Op een van de vele gewone schoolochtenden sta ik met de kinderwagen en twee kids voor de deur, klaar om naar school te lopen. Het is zowaar droog, alleen koud. De buurvrouw, die ons al twee jaar door weer en wind ziet ploeteren met z’n drietjes, vraagt: ‘Op welke school zit hij eigenlijk? Hebben ze daar geen overblijf, dan?’

Nonchalant antwoord ik dat ze die heus wel hebben. Zoontje valt bij: ‘Maar ik wil zo graag bij mama zijn.’ De buurvrouw trekt een zuur mondje en brabbelt daar op een treiterige toon iets achteraan wat lijkt op ‘om mummum mum mum mummummum’, in imitatie van zijn intonatie.

Nou ja, zeg.

Ik weet wel dat ze me vorige week nog heeft aangeboden ons even vlug naar school te brengen met de auto, toen we ons ’s ochtends opmaakten om door de stormende sneeuwvlokken naar school te stappen. En dat vond ik echt heel aardig van haar. Ik moest het aanbod echter afslaan omdat in elk geval de jongste nog in een kinderstoeltje moet en dat heeft ze niet. Bovendien had ik nog tien minuten om op school te komen.

Ik begrijp ook best dat ze me elke dag weer vier keer van huis ziet gaan en terug ziet komen met een, dan wel twee kinderen en/of een hele berg boodschappen in de wagen.

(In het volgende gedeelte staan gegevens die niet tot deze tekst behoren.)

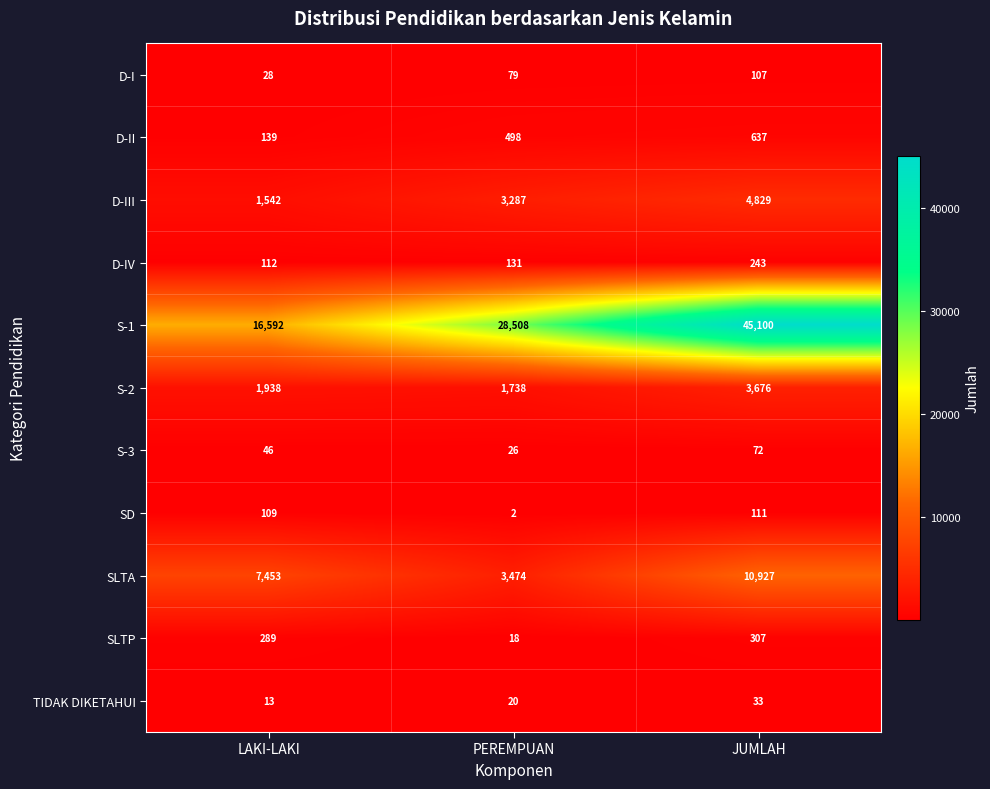

What is the difference between the highest and lowest values at LAKI-LAKI?

16579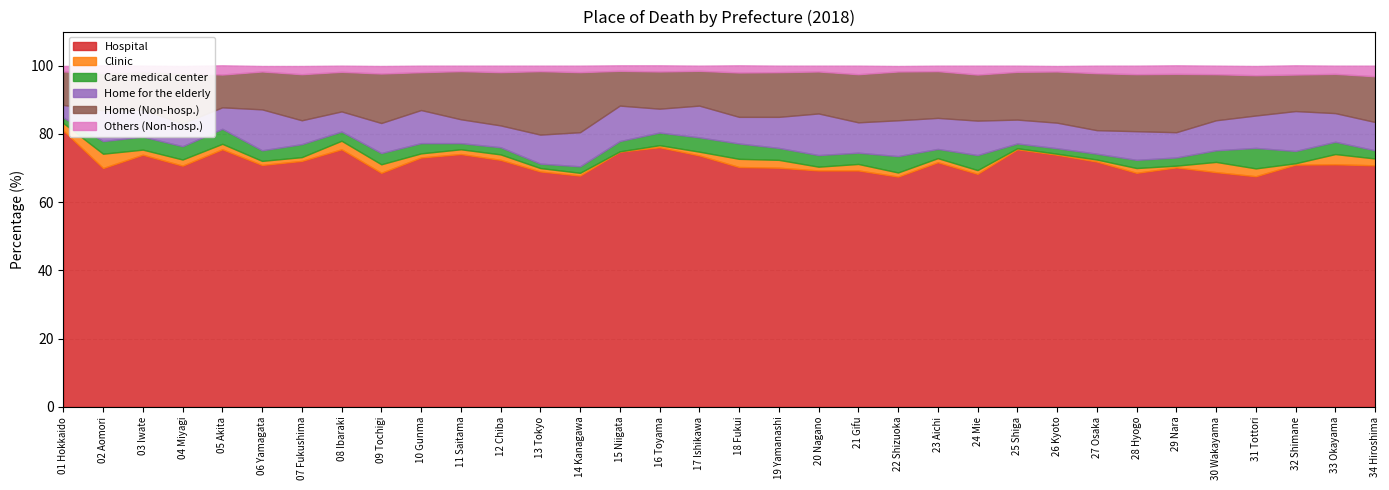

True or false: Home (Non-hosp.) has more than 1 interior local peaks.

True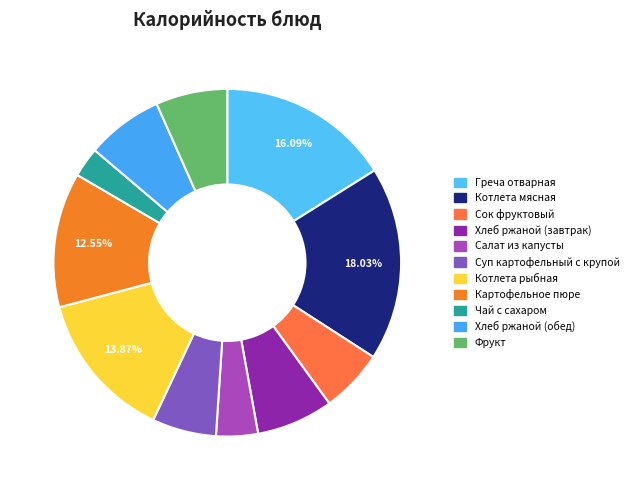

How many segments does this pie chart have?

11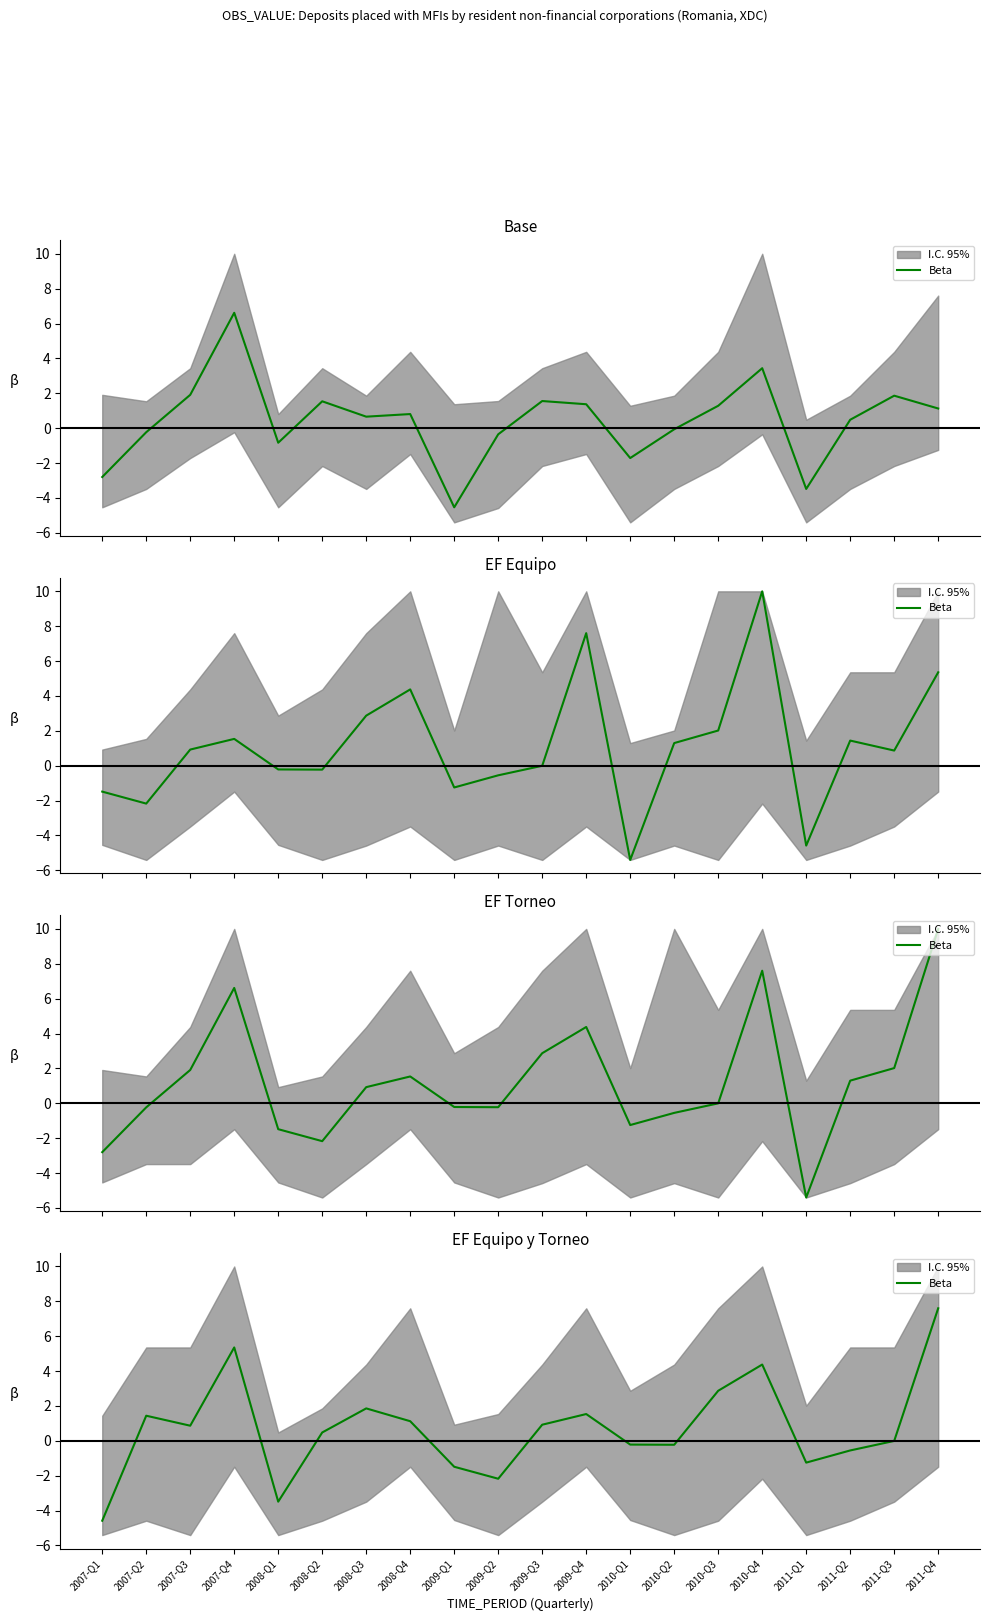

Does the chart display data point markers on the line(s)?

No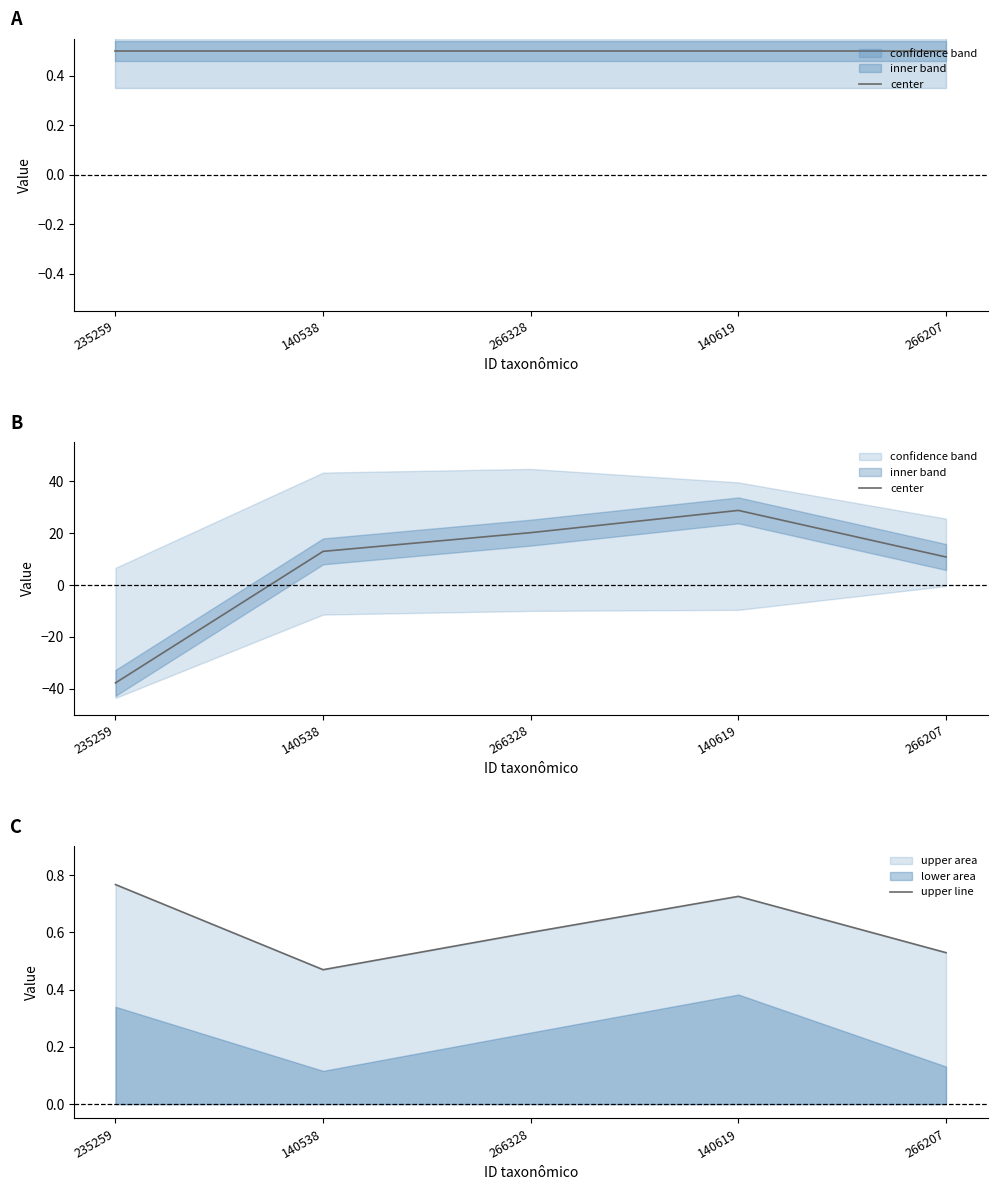

What is the label of the 2nd point from the left?

140538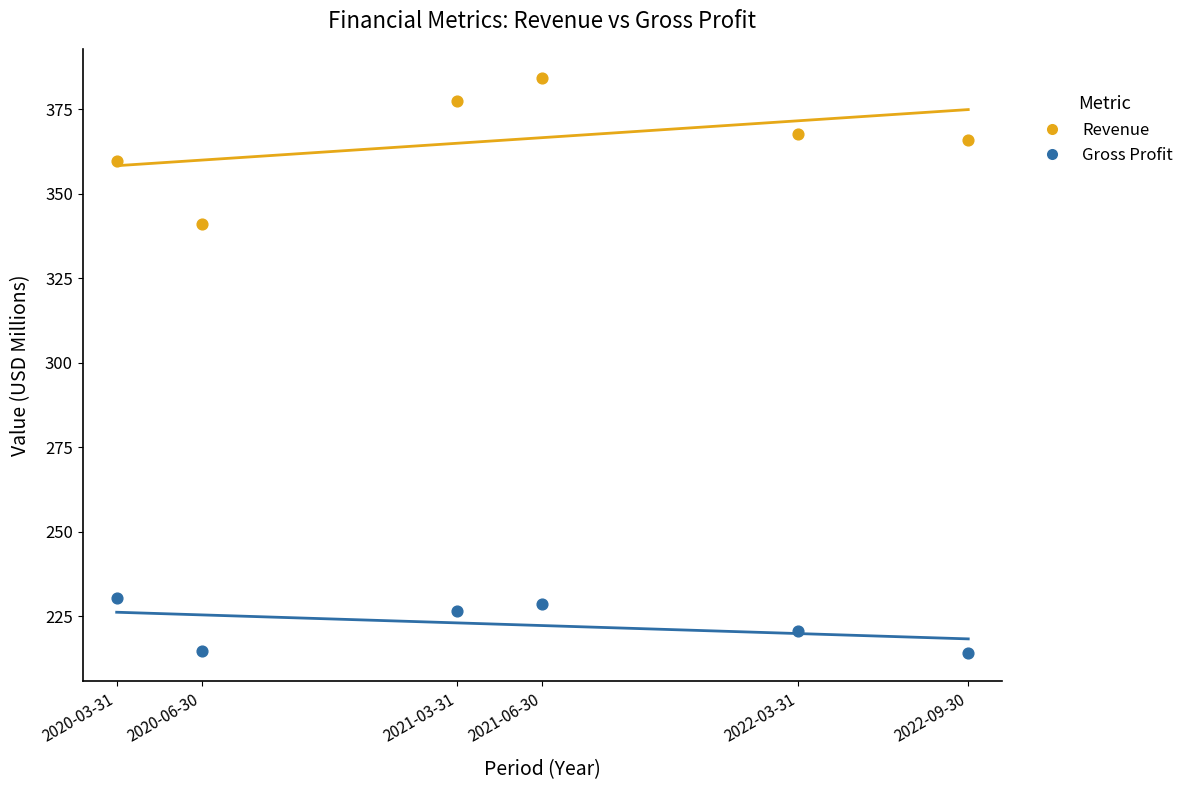

Which series has the widest spread of Y values?

Revenue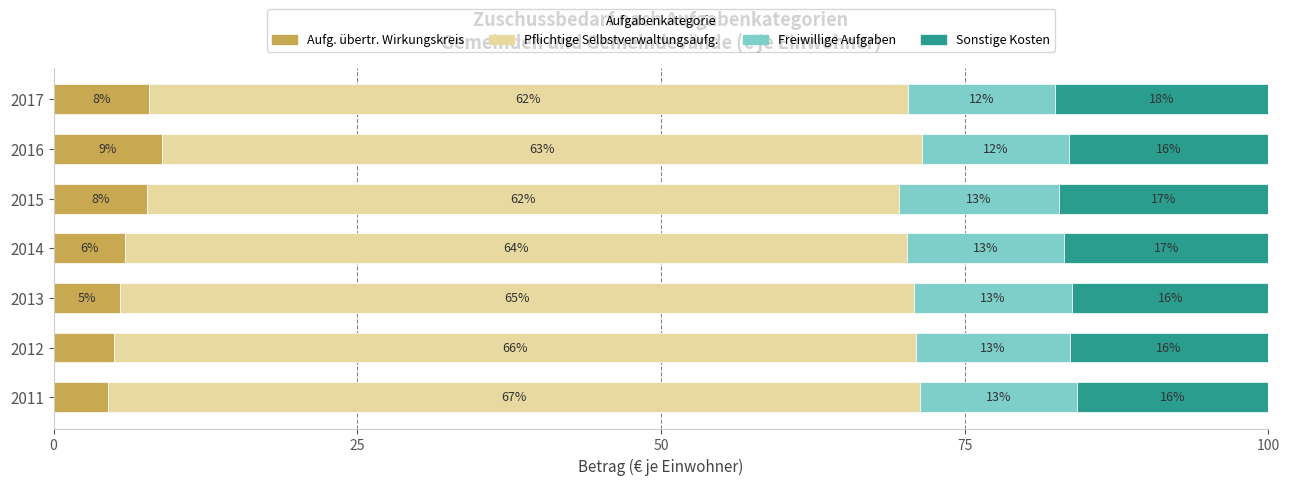

At how many categories does at least one series exceed 23?

7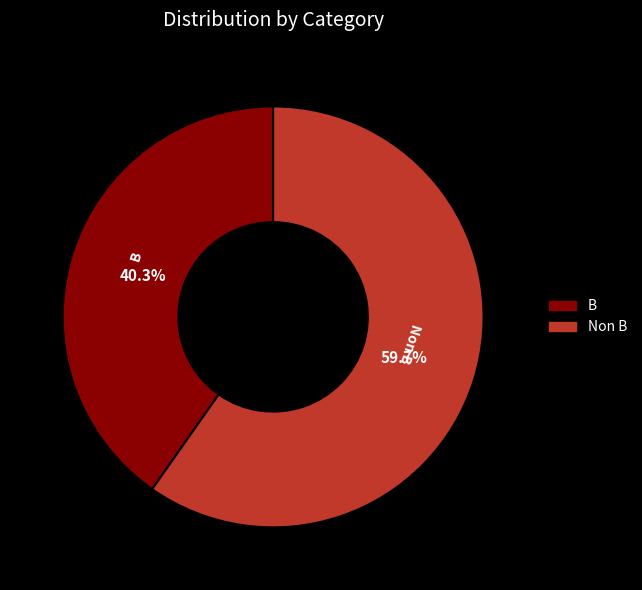

Combined, do Non B and B account for over 50%?

Yes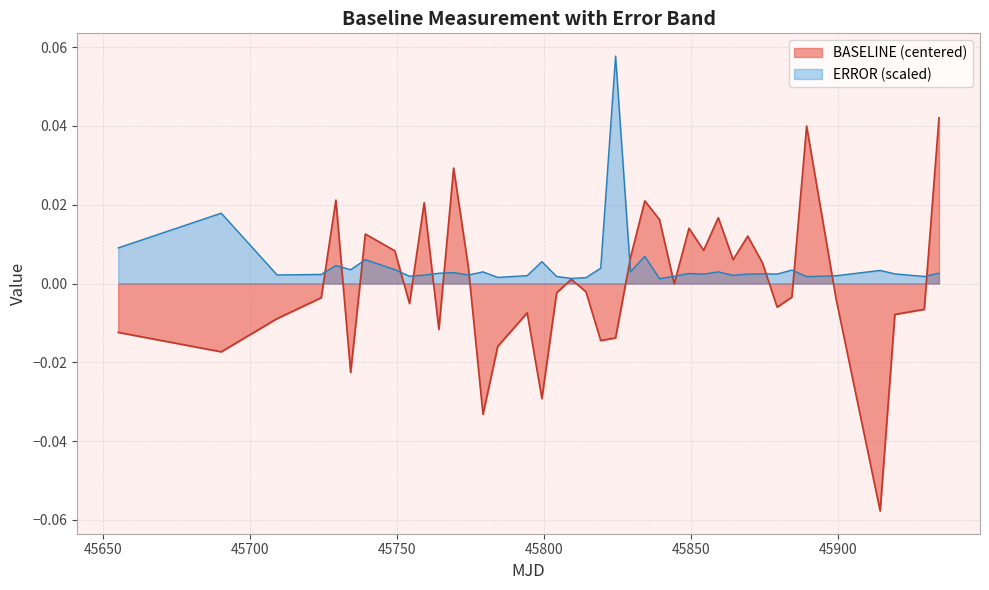

List the series in order of their peak value, highest first.

ERROR (scaled), BASELINE (centered)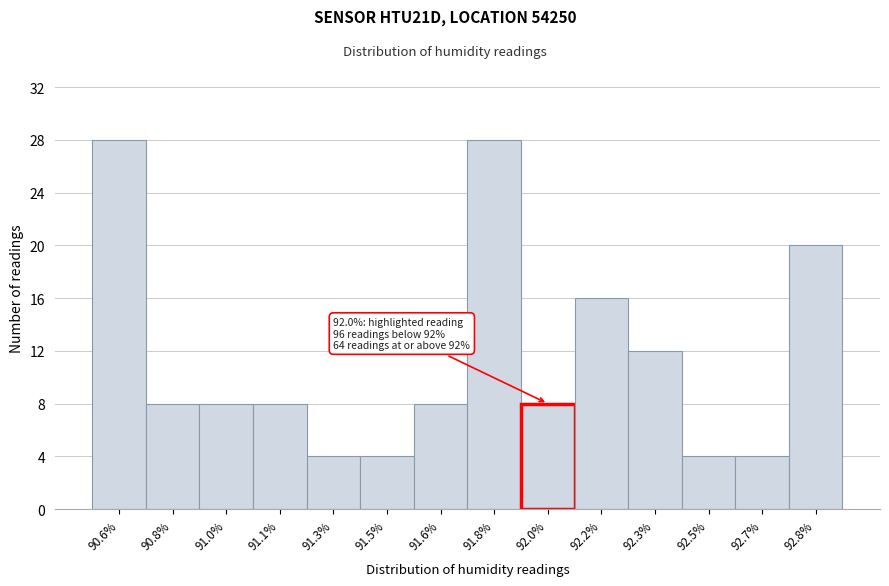

Reading right to left, transcribe all the data shown in this chart.

20	4	4	12	16	8	28	8	4	4	8	8	8	28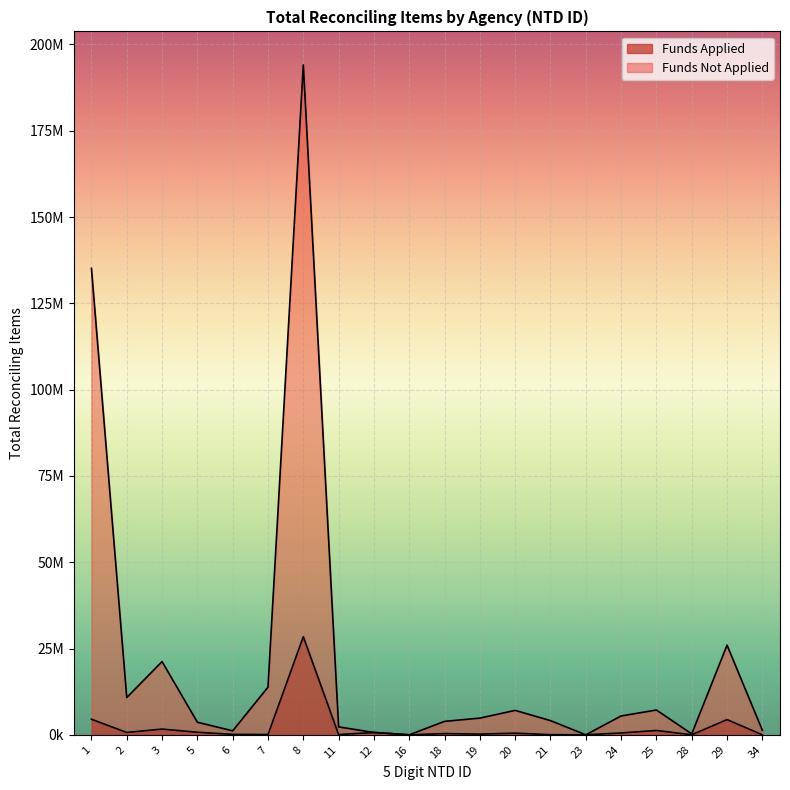

How many lines are shown in the chart?

2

En dat ik tussen de middag elke keer heen en weer ga, bij zon en bij regen, om zoontje te halen en terug te brengen. Misschien vind ze dat sneu voor me. Of stom van me. Maar ik heb daar nog nooit over geklaagd. Zeker niet tegenover haar.

Toch een beetje vreemd dat ze dan op die manier vraagt of hij niet gewoon kan overblijven. Want als het een oprecht nieuwsgierige vraag was geweest, had dat gemummel niet gehoeven. En ik weet dus ook niet zo goed wat ik daarmee moet, want het klonk toch echt alsof ze hem belachelijk maakte. (En ja, daar is hij best gevoelig voor, overigens.)

Want inderdaad, de school biedt die mogelijkheid tot overblijven heus wel. Maar ik zie er het nut niet van in; ik ben gewoon thuis, op loopafstand, dus waarom zou ik hem dan op de overblijf doen voor bijna tweehonderd euro in een jaar? En bovendien wil hij zelf ook niet naar de overblijf. Tja, dat ik dan dus vier keer per dag heen en weer loop, ongeacht de weersomstandigheden, is een weloverwogen keuze.